Muluneh, who was born in Ethiopia but spent much of her life living in various other places, is interested in exploring the role of heritage in one’s identity. She often channels African body art in her pictures, particularly in her series “The World is 9,” named after a saying by her grandmother: “The world is nine; it is never complete and it’s never perfect.”
Stephanie Syjuco
Similar to Muluneh, the artist Stephanie Syjuco, born in the Philippines and based in the US, presents a series of costumed portraits that call into question how clothes, colors, and other decisions serve as signifiers of ethnicity. In her “Cargo Cults” series of black-and-white photographs, for instance, Syjuco adopts the methods of 19th-century ethnographic portraiture, using mesmerizing dazzle camouflage patterns—a WWI technique of ship design meant to confuse enemies—to mimic indigenous garb. However, the attire donned by her models is not special; they wear clothes purchased from cheap US stores that outsource labor, such as Forever 21, H&M, and Gap. The tags are left on and appear in the shots. After the shoots, Syjuco returned all the clothes for full refunds.
Carmen Winant
Carmen Winant contributes one striking work to the exhibition: a site-specific installation of thousands of found images of women before, during, and immediately after childbirth. The piece, titled My Birth (2017-18), takes up two gallery hall walls from floor to ceiling, and is impossible to take it in entirely from one vantage point. Her images are sourced from old books and magazines and hung with torn strips of blue painters tape. They are both hard to look at it and hard not to. Mothers are shown in a variety of states—sweaty, bloody, agonized, exhausted, delirious, or simply asleep. By many standards, the work is graphic. But the subjects are also completely natural, drawing attention to the artificial moral constraints we put on photographic communication.
Paul Mpagi Sepuya
At first glance, Paul Mpagi Sepuya’s fragmented photographs look like digital collages, but up close it’s clear that they are in fact single-frame shots. In his “Figures, Grounds, and Studies” series, Sepuya directs his lens toward a large mirror so that the camera, tripod, and bits of the artist’s arms are often in the shot. Then he introduces objects—photographic prints, a black cloth—in the physical space between the camera and mirror. What’s captured in the image is a dense, disjointed combination of objects where the foreground, background, and intermediate space of the picture are indistinguishable from one another.

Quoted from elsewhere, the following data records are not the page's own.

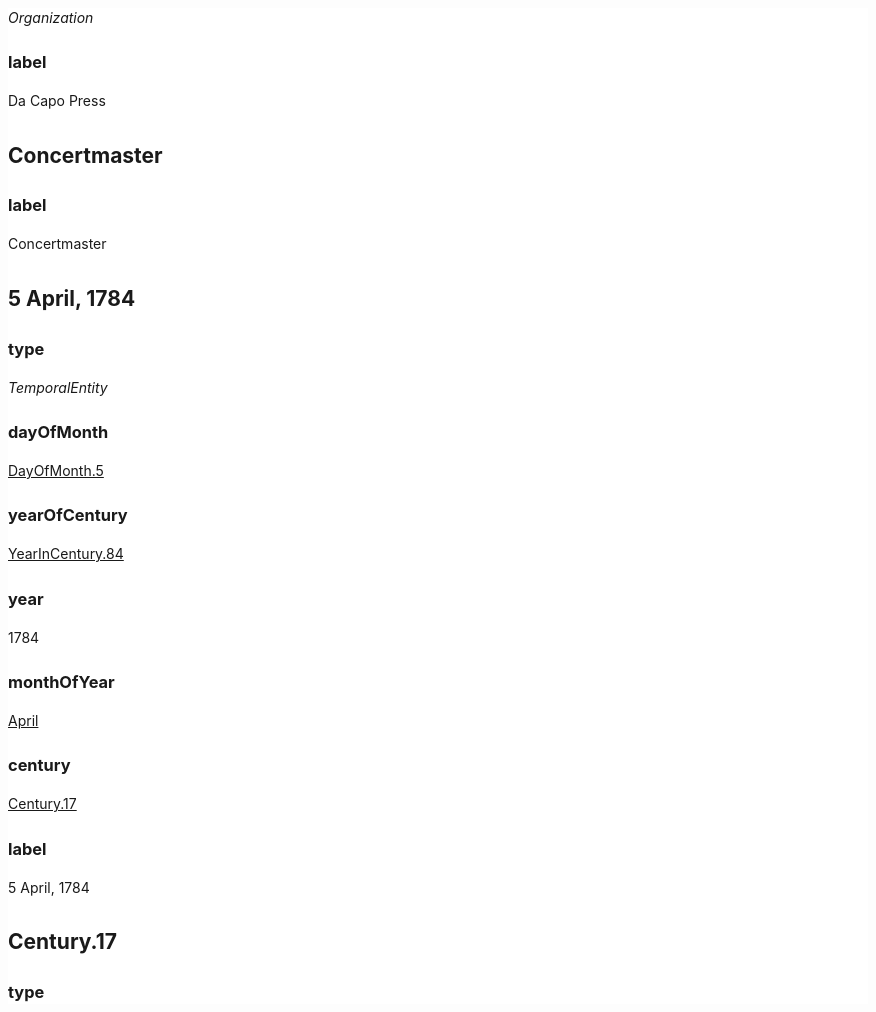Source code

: 
*Organization*

### label


Da Capo Press

## Concertmaster

### label


Concertmaster

## 5 April, 1784

### type


*TemporalEntity*

### dayOfMonth


[DayOfMonth.5](#DayOfMonth.5)

### yearOfCentury


[YearInCentury.84](#YearInCentury.84)

### year


1784

### monthOfYear


[April](#April)

### century


[Century.17](#Century.17)

### label


5 April, 1784

## Century.17

### type
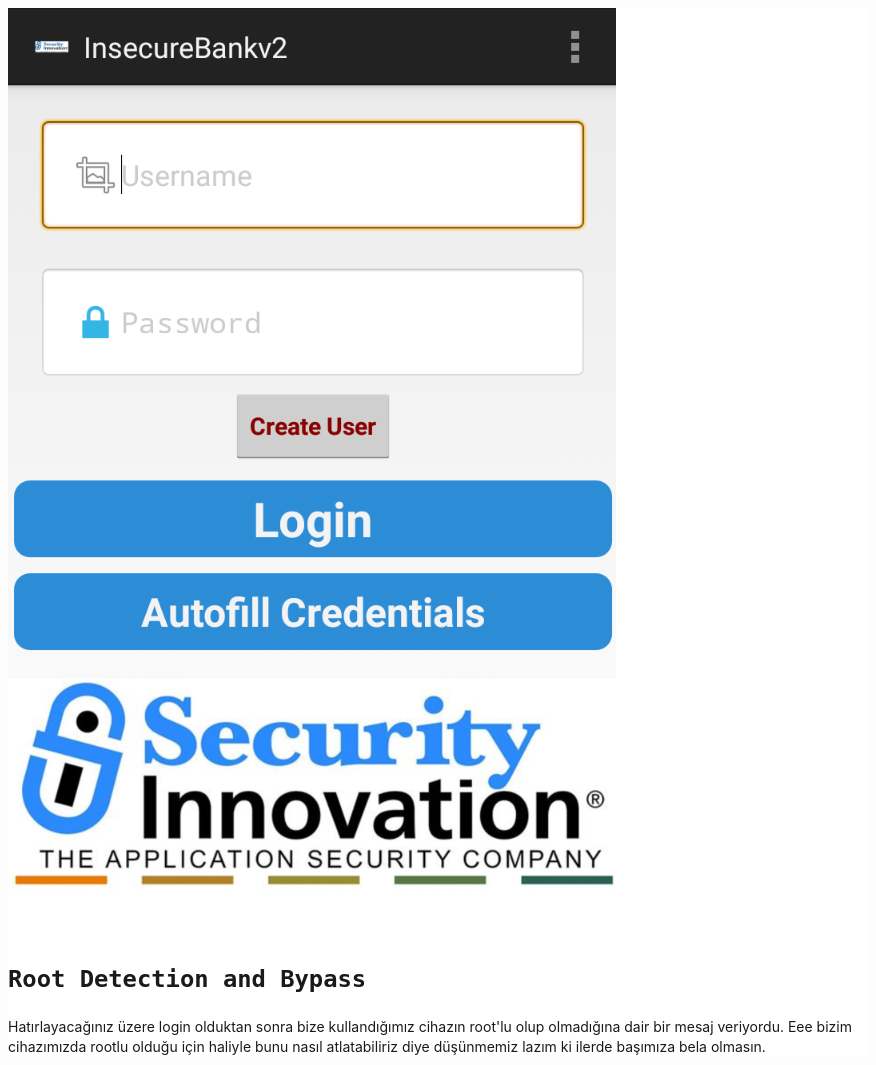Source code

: ![6](/static/img/posts/insecurebankv2/part1/6.png)

# `Root Detection and Bypass`

Hatırlayacağınız üzere login olduktan sonra bize kullandığımız cihazın root'lu olup olmadığına dair bir mesaj veriyordu. Eee bizim cihazımızda rootlu olduğu için haliyle bunu nasıl atlatabiliriz diye düşünmemiz lazım ki ilerde başımıza bela olmasın.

Hương Ngô and Hồng-Ân Trương
For their collaborative project The opposite of looking is not invisibility. The opposite of yellow is not gold, artists Hương Ngô and Hồng-Ân Trương collected and re-photographed vernacular pictures of their mothers in the 1970s, both of whom immigrated to the US from Vietnam. Though the two immigrants relocated at different times and didn’t know each other, the pictures of their experiences are remarkably similar: standing proudly with their nuclear families or next to shiny American cars. In succession, the images evolve into something more than a portrait of two women; they become a snapshot of gender roles, American ideologies, and the immigrant experience. Juxtaposed with the photographs are framed excerpts from transcripts of US congressional hearings on the place of Vietnamese refugees in American culture, referring to them as aliens and weighing their value based on labor contributions.